The main focus of these operations was to disrupt the enemy's line of communications, uncover hidden caches of arms and ammunitions, and seek out and destroy Taliban and ACM forces. By establishing random vehicle check points in the region and conducting 'cordon and knock' operations in the province's towns and villages, the MEU has thus far killed at least five enemy insurgents and taken 14 into custody.
To date, the MEU has conducted 156 patrols, 70 cordon and search operations, begun or planned more than 80 civil affairs projects, searched more than 3,700 vehicles, and uncovered at least 37 arms caches.
These discoveries have led to the confiscation of approx. 160 rifles of various make, 10 heavy machine guns, 23 rocket-propelled grenade launchers, nearly 19,000 rounds of ammunition, and 1,500 pieces of ordnance or explosives, including grenades, mines, rocket-propelled grenades, explosive devices, rockets, mortar rounds, and bomb-making materials.
"This is all stuff that would have eventually been used against American or coalition forces," said Christmas. "By keeping it out of their hands, we've dealt them [Taliban and ACM] a major blow."
However, these successes have not been without cost.
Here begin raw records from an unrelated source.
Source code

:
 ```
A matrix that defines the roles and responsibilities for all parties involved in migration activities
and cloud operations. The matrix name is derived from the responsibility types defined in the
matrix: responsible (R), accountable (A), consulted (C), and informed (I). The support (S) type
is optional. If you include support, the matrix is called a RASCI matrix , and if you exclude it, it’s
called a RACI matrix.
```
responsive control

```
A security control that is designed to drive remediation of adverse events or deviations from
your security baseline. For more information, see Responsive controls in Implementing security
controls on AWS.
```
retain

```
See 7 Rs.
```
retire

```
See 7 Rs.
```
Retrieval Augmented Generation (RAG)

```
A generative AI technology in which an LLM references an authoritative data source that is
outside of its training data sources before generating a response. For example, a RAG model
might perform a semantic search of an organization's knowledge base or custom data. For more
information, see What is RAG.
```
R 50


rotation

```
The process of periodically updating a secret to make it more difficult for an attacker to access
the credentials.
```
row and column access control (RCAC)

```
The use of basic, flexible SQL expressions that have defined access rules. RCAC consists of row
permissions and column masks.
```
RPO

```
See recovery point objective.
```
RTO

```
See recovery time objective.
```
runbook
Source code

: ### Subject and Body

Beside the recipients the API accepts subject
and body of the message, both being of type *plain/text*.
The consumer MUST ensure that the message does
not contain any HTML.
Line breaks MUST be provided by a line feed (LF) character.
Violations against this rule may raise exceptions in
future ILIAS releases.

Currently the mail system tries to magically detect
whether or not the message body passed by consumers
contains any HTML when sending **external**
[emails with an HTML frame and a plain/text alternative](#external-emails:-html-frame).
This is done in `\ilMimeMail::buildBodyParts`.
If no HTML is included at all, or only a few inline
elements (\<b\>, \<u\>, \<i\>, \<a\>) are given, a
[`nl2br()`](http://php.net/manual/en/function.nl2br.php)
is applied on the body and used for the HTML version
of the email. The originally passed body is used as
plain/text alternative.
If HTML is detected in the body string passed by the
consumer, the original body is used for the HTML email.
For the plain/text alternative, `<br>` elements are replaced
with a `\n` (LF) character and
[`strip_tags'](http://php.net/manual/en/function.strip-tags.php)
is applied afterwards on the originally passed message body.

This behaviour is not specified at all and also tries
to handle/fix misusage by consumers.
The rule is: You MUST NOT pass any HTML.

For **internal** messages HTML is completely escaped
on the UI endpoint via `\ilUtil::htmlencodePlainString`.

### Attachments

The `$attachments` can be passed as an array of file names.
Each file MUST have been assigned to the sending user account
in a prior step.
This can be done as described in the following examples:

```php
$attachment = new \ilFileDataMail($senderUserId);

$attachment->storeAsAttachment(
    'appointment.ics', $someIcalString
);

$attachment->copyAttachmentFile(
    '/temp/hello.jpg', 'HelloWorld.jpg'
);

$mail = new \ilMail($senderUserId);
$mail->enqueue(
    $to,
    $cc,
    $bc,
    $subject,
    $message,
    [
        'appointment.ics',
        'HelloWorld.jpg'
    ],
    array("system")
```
Five Marines have been wounded in clashes with the enemy, and Cpl. Ronald R. Payne Jr., of Lakeland, Florida, was killed in a firefight May 8 near the village of Sahmardun Ghar. On May 12, BLT 1/6's forward base of operations was renamed FOB Payne in honor of the 23-year-old light armored vehicle scout.
Other operations have included security operations for United Nations voter registration efforts and undertaking civil affairs projects including an aggressive campaign of providing medical and dental assistance to needy Afghan locals throughout the Oruzgan province. More than 340 Afghan people were seen and treated during medical and dental projects by the MEU.
"The proof of our success is that the villagers are starting to return to their homes," continued Khan, commenting on the Taliban practice of forcing villagers to leave their homes so they could be used for nefarious purposes. "They're starting to trust us, and come to us with their problems."
According to Khan, the villagers' openness is indicative that the Taliban and ACM are losing their credibility among the rural populace who for years have provided the insurgents with their base of power. In addition to the combat operations, civil military operations such as well-digging projects and the construction of bases is employing local labor, further boosting pro-U.S. and Afghan government sentiment.
"We have never seen Americans work like this," said one village elder from a village near FOB Payne. "You are all over the place and willing to live with us. You are protecting us from the Taliban and the others. You are willing to help us."
The MEU is designated Task Force Linebacker and is continuing its operations. In time, the MEU will leave FOB Ripley where an Army Provincial Reconstruction Team (PRT) and coalition forces will continue to support Afghanistan's quest for stability.